手順 3: 暗号化された列のクエリを実行する

  1. 接続に対して Always Encrypted が無効になっている状態でデータベースに接続します。

    1. 新しいクエリ ウィンドウを開きます。
    2. クエリ ウィンドウ内の任意の場所を右クリックし、[接続]>[接続の変更] の順に選択します。 [データベース エンジンへの接続] ダイアログが開きます。
    3. [オプション]<< を選択します。 [データベース エンジンへの接続] ダイアログに追加のタブが表示されます。
    4. [Always Encrypted] タブを選択します。
    5. [Always Encrypted を有効にする (列の暗号化)] が選択されていないことを確認します。
    6. [接続] を選択します。

    Screenshot of the SSMS connection option for Always Encrypted disabled.

  2. 次のクエリを貼り付け、実行します。 クエリは、バイナリ暗号化データを返す必要があります。

    SELECT [SSN], [Salary] FROM [HR].[Employees]
    

    Screenshot of cipher text results from encrypted columns.

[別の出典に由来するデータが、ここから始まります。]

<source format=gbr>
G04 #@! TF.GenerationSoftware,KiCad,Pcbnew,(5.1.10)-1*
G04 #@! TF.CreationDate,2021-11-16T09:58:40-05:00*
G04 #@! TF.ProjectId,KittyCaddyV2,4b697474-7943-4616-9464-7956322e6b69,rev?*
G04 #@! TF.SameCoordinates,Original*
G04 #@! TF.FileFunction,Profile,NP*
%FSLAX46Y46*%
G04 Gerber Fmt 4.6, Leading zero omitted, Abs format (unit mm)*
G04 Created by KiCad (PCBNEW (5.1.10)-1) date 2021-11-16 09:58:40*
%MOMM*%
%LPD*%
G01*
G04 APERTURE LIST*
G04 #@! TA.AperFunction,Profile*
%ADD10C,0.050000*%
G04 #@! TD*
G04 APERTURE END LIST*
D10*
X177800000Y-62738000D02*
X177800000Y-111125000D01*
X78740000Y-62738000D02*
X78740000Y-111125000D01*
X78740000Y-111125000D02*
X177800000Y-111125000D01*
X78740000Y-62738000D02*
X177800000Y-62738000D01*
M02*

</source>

  3. 接続に対して Always Encrypted を有効にして、データベースに接続する必要があります。

    1. クエリ ウィンドウ内の任意の場所を右クリックし、[接続]>[接続の変更] の順に選択します。 [データベース エンジンへの接続] ダイアログが開きます。
    2. [オプション]<< を選択します。 [データベース エンジンへの接続] ダイアログに追加のタブが表示されます。
    3. [Always Encrypted] タブを選択します。
    4. [Always Encrypted を有効にする]を選択します。
    5. [接続] を選択します。

    Screenshot of the SSMS connection option for Always Encrypted enabled.

  4. 同じクエリを再実行してください。 データベース接続に対して Always Encrypted が有効になっているため、SSMS のクライアント ドライバーは、両方の暗号化された列に格納されているデータの暗号化解除を試みます。 Azure Key Vault を使用する場合は、Azure へのサインインを求められる場合があります。

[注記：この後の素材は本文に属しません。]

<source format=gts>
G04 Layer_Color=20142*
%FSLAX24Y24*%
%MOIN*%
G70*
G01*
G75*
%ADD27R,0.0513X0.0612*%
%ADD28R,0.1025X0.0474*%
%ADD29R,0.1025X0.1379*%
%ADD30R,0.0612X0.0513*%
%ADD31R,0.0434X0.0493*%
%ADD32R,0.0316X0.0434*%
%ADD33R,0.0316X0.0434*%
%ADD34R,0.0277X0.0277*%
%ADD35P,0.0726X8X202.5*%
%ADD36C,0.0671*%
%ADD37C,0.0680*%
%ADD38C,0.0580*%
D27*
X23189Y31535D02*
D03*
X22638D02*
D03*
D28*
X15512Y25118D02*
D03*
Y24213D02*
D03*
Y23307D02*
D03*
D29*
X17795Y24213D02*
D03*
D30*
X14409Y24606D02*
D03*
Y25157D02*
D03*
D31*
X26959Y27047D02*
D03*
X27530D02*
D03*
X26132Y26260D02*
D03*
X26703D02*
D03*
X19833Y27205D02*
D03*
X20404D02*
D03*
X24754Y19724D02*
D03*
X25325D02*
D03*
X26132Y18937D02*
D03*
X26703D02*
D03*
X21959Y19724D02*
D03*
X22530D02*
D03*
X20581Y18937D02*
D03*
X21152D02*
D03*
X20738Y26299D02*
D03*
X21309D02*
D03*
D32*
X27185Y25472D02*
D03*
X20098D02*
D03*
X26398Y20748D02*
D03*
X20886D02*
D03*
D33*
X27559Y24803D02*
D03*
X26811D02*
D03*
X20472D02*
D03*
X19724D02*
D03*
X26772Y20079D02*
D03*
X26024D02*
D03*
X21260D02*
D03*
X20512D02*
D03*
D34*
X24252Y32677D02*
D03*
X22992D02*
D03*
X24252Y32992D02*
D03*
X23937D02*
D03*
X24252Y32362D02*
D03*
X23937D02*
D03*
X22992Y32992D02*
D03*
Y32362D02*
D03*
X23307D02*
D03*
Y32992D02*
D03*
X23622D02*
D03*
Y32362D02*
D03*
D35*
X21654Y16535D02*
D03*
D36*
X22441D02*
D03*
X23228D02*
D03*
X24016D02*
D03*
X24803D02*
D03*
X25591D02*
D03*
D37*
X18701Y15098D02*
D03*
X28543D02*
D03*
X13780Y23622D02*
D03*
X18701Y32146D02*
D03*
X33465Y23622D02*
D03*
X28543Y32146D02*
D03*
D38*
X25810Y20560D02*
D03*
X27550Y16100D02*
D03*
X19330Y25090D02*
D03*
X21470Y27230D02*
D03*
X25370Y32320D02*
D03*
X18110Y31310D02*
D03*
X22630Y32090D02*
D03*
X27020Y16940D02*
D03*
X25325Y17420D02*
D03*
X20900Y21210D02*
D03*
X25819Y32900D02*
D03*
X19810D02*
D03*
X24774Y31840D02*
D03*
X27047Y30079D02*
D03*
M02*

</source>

    Screenshot of plaintext results from encrypted columns.

  5. [Always Encrypted のパラメーター化]を有効にします。 この機能を使用すると、暗号化された列でデータをフィルター処理 (または暗号化された列にデータを挿入) するクエリを実行できます。

    1. SSMS のメイン メニューから [クエリ] を選択します。
    2. [クエリ オプション...] を選択します。
    3. [実行]>[詳細]の順に移動します。
    4. [Always Encryptedのパラメーター化を有効にする] が有効になっていることを確認します。
    5. [OK] を選択します。

    Screenshot enabling parameterization in an existing query window.

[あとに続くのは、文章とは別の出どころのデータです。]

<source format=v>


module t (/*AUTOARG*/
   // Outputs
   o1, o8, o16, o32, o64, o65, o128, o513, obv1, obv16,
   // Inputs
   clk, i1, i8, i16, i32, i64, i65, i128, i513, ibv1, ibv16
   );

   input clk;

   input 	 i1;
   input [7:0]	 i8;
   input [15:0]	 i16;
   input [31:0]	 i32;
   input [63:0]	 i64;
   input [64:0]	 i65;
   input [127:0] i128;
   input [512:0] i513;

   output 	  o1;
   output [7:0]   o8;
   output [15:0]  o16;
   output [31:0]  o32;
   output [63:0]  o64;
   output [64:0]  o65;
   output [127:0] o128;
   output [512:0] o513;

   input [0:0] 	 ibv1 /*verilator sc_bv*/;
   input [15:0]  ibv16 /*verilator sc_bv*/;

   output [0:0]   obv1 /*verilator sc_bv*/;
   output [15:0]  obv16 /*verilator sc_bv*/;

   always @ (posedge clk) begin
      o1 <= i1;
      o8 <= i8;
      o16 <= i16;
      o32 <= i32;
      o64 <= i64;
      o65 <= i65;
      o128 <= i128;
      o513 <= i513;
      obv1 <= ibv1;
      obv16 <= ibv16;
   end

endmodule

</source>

  6. 次のクエリを貼り付けて実行します。このクエリでは、暗号化された SSN 列でデータがフィルター処理されます。 クエリは、プレーンテキスト値を含む 1 つの行を返す必要があります。

    DECLARE @SSN [char](11) = '795-73-9838'
    SELECT [SSN], [Salary] FROM [HR].[Employees]
    WHERE [SSN] = @SSN
    
  7. 必要に応じて、アクセス ポリシーアクセス許可モデルで構成された Azure Key Vault を使用している場合は、次の手順に従って、ユーザーがデータを保護する列マスター キーにアクセスせずに、暗号化された列からプレーンテキスト データを取得しようとしたときの動作を確認します。

    1. キー unwrap コンテナーのアクセス ポリシーで、自分のキーアクセス許可を削除します。 詳細については、キー コンテナーへのアクセス ポリシーの割り当てに関するページを参照してください。
    2. SSMS のクライアント ドライバーは、キー コンテナーから取得した列暗号化キーを 2 時間キャッシュするため、SSMS を閉じてもう一度開きます。 これにより、キー キャッシュが空になります。
    3. 接続に対して Always Encrypted を有効にして、データベースに接続する必要があります。
    4. 次のクエリを貼り付け、実行します。 必要な unwrap アクセス許可がないことを示すエラー メッセージが表示され、クエリが失敗します。